Thanks Yucheng for your help! This patch works fine; I am able to set --ncpus to different values and the answer is always consistent.

To be 100% sure that the execution is correct, is the following behavior expected? PageRank --engine=synchronous takes 180 seconds and --engine=asynchronous takes 300 seconds. SSSP --engine=synchronous takes 15 seconds and --engine=asynchronous takes 170 seconds.

I was expecting asynchronous to be faster than synchronous. If this is a correct behavior, can you please explain why?


User 20 | 3/7/2014, 6:06:16 PM

Asynchronous might be faster sometimes, but it can be quite dataset dependent and can be hard to tune. Basically it is a balance of two things.

1: The Asynchronous algorithm will converge faster than Synchronous: in the sense that it will require less work in total. (less vertex updates). but; 2: The Asynchronous implementation has a much higher system overhead (simply due to the complexity of managing asynchrony). (Currently it requires nearly 2x the message overhead of the synchronous algorithm. Our message headers are a little too big.)

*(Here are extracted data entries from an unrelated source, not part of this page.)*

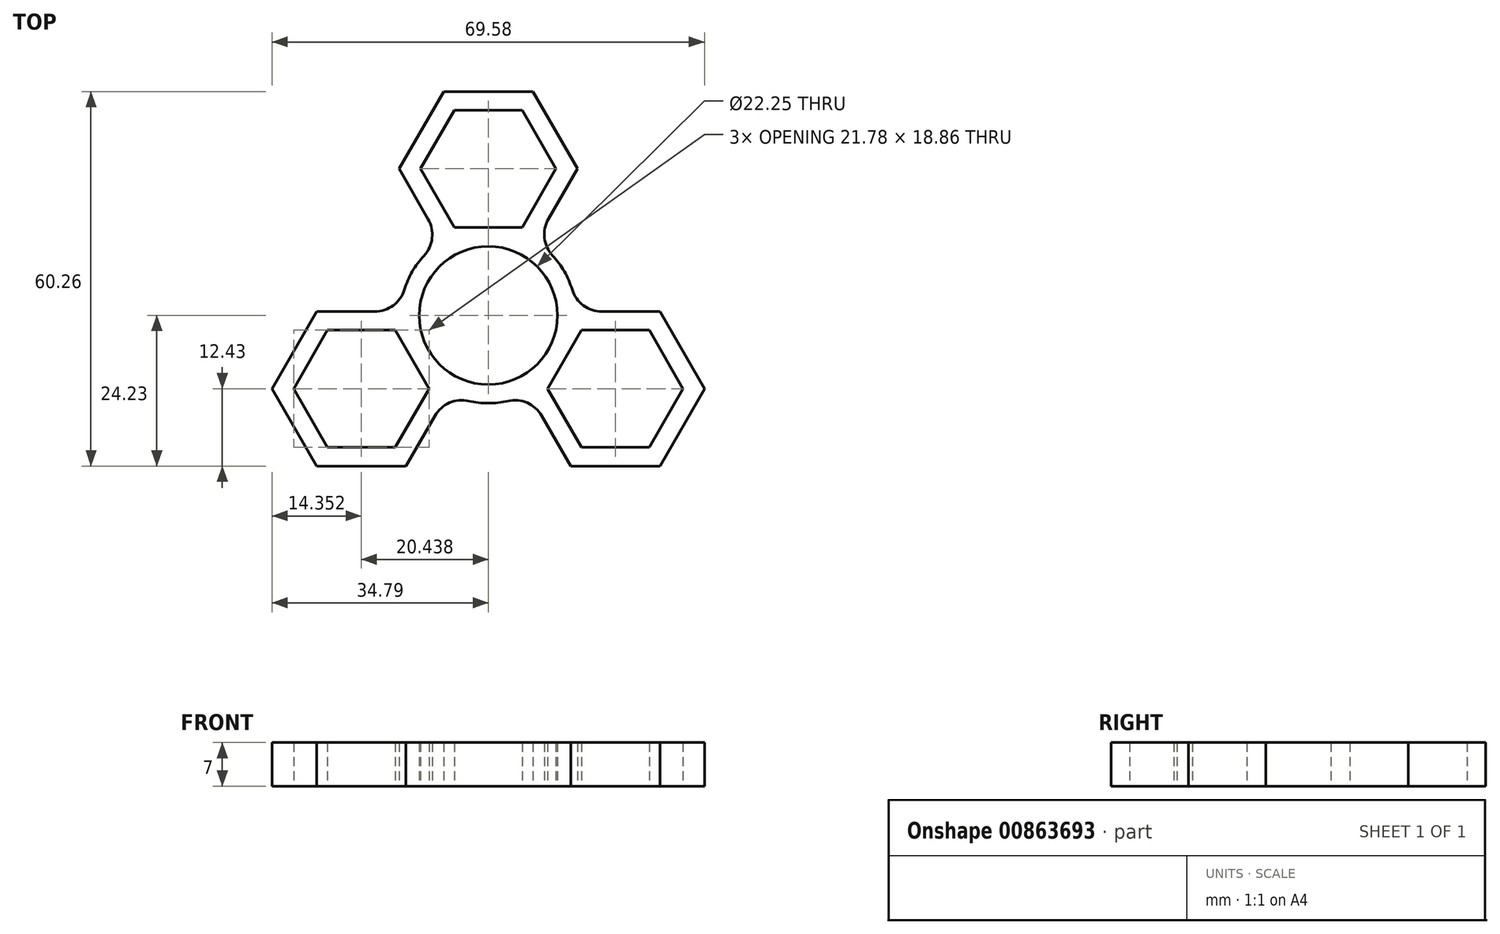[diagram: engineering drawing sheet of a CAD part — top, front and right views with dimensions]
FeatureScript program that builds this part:
annotation { "Feature Type Name" : "Feature", "Feature Type Description" : "" }
export const myFeature = defineFeature(function(context is Context, id is Id, definition is map)
    precondition{}
    {
        {
            var Q0;
            Q0=qCreatedBy(makeId("Top.planeOp"),FACE);
            var sketch = newSketch(context, id + "F0", { "sketchPlane" : qUnion([Q0])});
            skCircle(sketch, "E0", {"center": v(0, 0) * mm, "radius": 11.12 * mm});
            skLineSegment(sketch, "E1.0", {"start": v(-5.44, 33.03) * mm, "end": v(5.44, 33.03) * mm});
            skLineSegment(sketch, "E1.1", {"start": v(5.44, 33.03) * mm, "end": v(10.89, 23.6) * mm});
            skLineSegment(sketch, "E1.2", {"start": v(10.89, 23.6) * mm, "end": v(5.44, 14.17) * mm});
            skLineSegment(sketch, "E1.3", {"start": v(5.44, 14.17) * mm, "end": v(-5.44, 14.17) * mm});
            skLineSegment(sketch, "E1.4", {"start": v(-5.44, 14.17) * mm, "end": v(-10.89, 23.6) * mm});
            skLineSegment(sketch, "E1.5", {"start": v(-10.89, 23.6) * mm, "end": v(-5.44, 33.03) * mm});
            skPoint(sketch, "E1.0.midPoint", {"position": v(0, 33.03) * mm});
            skLineSegment(sketch, "E2.0", {"start": v(-7.18, 36.03) * mm, "end": v(7.18, 36.03) * mm});
            skLineSegment(sketch, "E2.1", {"start": v(7.18, 36.03) * mm, "end": v(14.35, 23.6) * mm});
            skLineSegment(sketch, "E2.2", {"start": v(14.35, 23.6) * mm, "end": v(9.68, 15.51) * mm});
            skLineSegment(sketch, "E2.4", {"start": v(-9.68, 15.51) * mm, "end": v(-14.35, 23.6) * mm});
            skLineSegment(sketch, "E2.5", {"start": v(-14.35, 23.6) * mm, "end": v(-7.18, 36.03) * mm});
            skPoint(sketch, "E2.0.midPoint", {"position": v(0, 36.03) * mm});
            skLineSegment(sketch, "E3.1.0", {"start": v(-25.88, -2.37) * mm, "end": v(-15, -2.37) * mm});
            skLineSegment(sketch, "E3.1.1", {"start": v(-25.88, -21.23) * mm, "end": v(-31.33, -11.8) * mm});
            skLineSegment(sketch, "E3.1.2", {"start": v(-15, -2.37) * mm, "end": v(-9.55, -11.8) * mm});
            skPoint(sketch, "E3.1.3", {"position": v(-28.6, -16.51) * mm});
            skLineSegment(sketch, "E3.1.4", {"start": v(-34.8, -11.8) * mm, "end": v(-27.61, 0.63) * mm});
            skLineSegment(sketch, "E3.1.5", {"start": v(-27.61, 0.63) * mm, "end": v(-18.28, 0.63) * mm});
            skLineSegment(sketch, "E3.1.6", {"start": v(-9.55, -11.8) * mm, "end": v(-15, -21.23) * mm});
            skLineSegment(sketch, "E3.1.7", {"start": v(-27.61, -24.23) * mm, "end": v(-34.8, -11.8) * mm});
            skPoint(sketch, "E3.1.8", {"position": v(-31.2, -18.01) * mm});
            skLineSegment(sketch, "E3.1.9", {"start": v(-8.6, -16.14) * mm, "end": v(-13.26, -24.23) * mm});
            skLineSegment(sketch, "E3.1.10", {"start": v(-31.33, -11.8) * mm, "end": v(-25.88, -2.37) * mm});
            skLineSegment(sketch, "E3.1.11", {"start": v(-13.26, -24.23) * mm, "end": v(-27.61, -24.23) * mm});
            skLineSegment(sketch, "E3.1.12", {"start": v(-15, -21.23) * mm, "end": v(-25.88, -21.23) * mm});
            skLineSegment(sketch, "E3.2.0", {"start": v(15, -21.23) * mm, "end": v(9.55, -11.8) * mm});
            skLineSegment(sketch, "E3.2.1", {"start": v(31.33, -11.8) * mm, "end": v(25.88, -21.23) * mm});
            skPoint(sketch, "E3.2.3", {"position": v(28.6, -16.52) * mm});
            skLineSegment(sketch, "E3.2.4", {"start": v(27.61, -24.23) * mm, "end": v(13.26, -24.23) * mm});
            skLineSegment(sketch, "E3.2.5", {"start": v(13.26, -24.23) * mm, "end": v(8.6, -16.14) * mm});
            skLineSegment(sketch, "E3.2.6", {"start": v(15, -2.37) * mm, "end": v(25.88, -2.37) * mm});
            skLineSegment(sketch, "E3.2.7", {"start": v(34.8, -11.8) * mm, "end": v(27.61, -24.23) * mm});
            skPoint(sketch, "E3.2.8", {"position": v(31.2, -18.02) * mm});
            skLineSegment(sketch, "E3.2.9", {"start": v(18.28, 0.63) * mm, "end": v(27.61, 0.63) * mm});
            skLineSegment(sketch, "E3.2.10", {"start": v(25.88, -21.23) * mm, "end": v(15, -21.23) * mm});
            skLineSegment(sketch, "E3.2.11", {"start": v(27.61, 0.63) * mm, "end": v(34.8, -11.8) * mm});
            skLineSegment(sketch, "E3.2.12", {"start": v(25.88, -2.37) * mm, "end": v(31.33, -11.8) * mm});
            skArc(sketch, "E4.0", {"start": v(-10.35, 9.61) * mm, "mid": v(-12.23, 7.06) * mm, "end": v(-13.5, 4.16) * mm});
            skArc(sketch, "E5.trimOffspring", {"start": v(-3.15, -13.77) * mm, "mid": v(0, -14.12) * mm, "end": v(3.15, -13.77) * mm});
            skArc(sketch, "E6.trimOffspring", {"start": v(13.5, 4.16) * mm, "mid": v(12.23, 7.06) * mm, "end": v(10.35, 9.61) * mm});
            skPoint(sketch, "E7.newPointA", {"position": v(-7.18, 11.17) * mm});
            skArc(sketch, "E7.filletArc", {"start": v(-10.35, 9.61) * mm, "mid": v(-9.05, 12.45) * mm, "end": v(-9.68, 15.51) * mm});
            skPoint(sketch, "E8.newPointA", {"position": v(-13.26, 0.63) * mm});
            skArc(sketch, "E8.filletArc", {"start": v(-18.28, 0.63) * mm, "mid": v(-15.3, 1.6) * mm, "end": v(-13.5, 4.16) * mm});
            skPoint(sketch, "E9.newPointA", {"position": v(-6.09, -11.8) * mm});
            skArc(sketch, "E9.filletArc", {"start": v(-3.15, -13.77) * mm, "mid": v(-6.26, -14.06) * mm, "end": v(-8.6, -16.14) * mm});
            skPoint(sketch, "E10.newPointB", {"position": v(6.09, -11.8) * mm});
            skArc(sketch, "E10.filletArc", {"start": v(8.6, -16.14) * mm, "mid": v(6.26, -14.06) * mm, "end": v(3.15, -13.77) * mm});
            skPoint(sketch, "E11.newPointA", {"position": v(13.26, 0.63) * mm});
            skArc(sketch, "E11.filletArc", {"start": v(13.5, 4.16) * mm, "mid": v(15.3, 1.6) * mm, "end": v(18.28, 0.63) * mm});
            skPoint(sketch, "E12.newPointB", {"position": v(7.18, 11.17) * mm});
            skArc(sketch, "E12.filletArc", {"start": v(9.68, 15.51) * mm, "mid": v(9.05, 12.45) * mm, "end": v(10.35, 9.61) * mm});
            skLineSegment(sketch, "E13", {"start": v(15, -2.37) * mm, "end": v(9.55, -11.8) * mm});
            skSolve(sketch);
        }
        {
            var Q0;
            Q0 = qSketchRegion(id + "F0", true);
            extrude(context, id + "F1", {"entities" : qUnion([Q0]), "depth" : 7 * mm, "offsetDistance" : 25 * mm});
        }
    });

The Asynchronous implementation works by creating thousands of user-mode threads (fibers) per machine, each running one vertex program. So performance gains may only be evident on large graphs where there is enough work for so many fibers. Also, the number of fibers to create is somewhat dependent on the task, as well as the network type; the faster the network, the fewer fibers needed. You can tune the number of fibers with --engine_opt="nfibers=xxxx". I think the default is 10000; this seems to be about right for regular Gigabit ethernets. You can try tuning it down.


User 90 | 3/8/2014, 6:01:40 PM

Thanks Yucheng. That helps!


User 33 | 3/8/2014, 7:35:38 PM

There is no certain answer to the question that which engine has better performance, sync or async. The performance highly depends on the input graph, algorithms, hardware configuration and even partitioning. Our project, namely powerswitch, provides a study on this problem and some cases. (http://ipads.se.sjtu.edu.cn/projects/powerswitch.html)

For your cases, 1. PageRank performs much better in sync mode, while LBP performs notable better in async mode. 2. SSSP is relative complex. The diameter of your input graph, LivJournal, is quite low (17), so that execution in sync mode can converge much quickly. However, if you try roadNet-CA (http://snap.stanford.edu/data/roadNet-CA.html) on SSSP, async mode may provide better performance due to high diameter (849). More detail information can refer our tech-reprot. (http://ipads.se.sjtu.edu.cn/projects/powerswitch/PowerSwitch-IPADSTR-2013-003.pdf)

Rong, IPADS http://ipads.se.sjtu.edu.cn/projects/powerlyra.html


User 253 | 4/23/2014, 10:16:27 PM

Hi, Any idea when this issue will be fixed and rolled out in a release?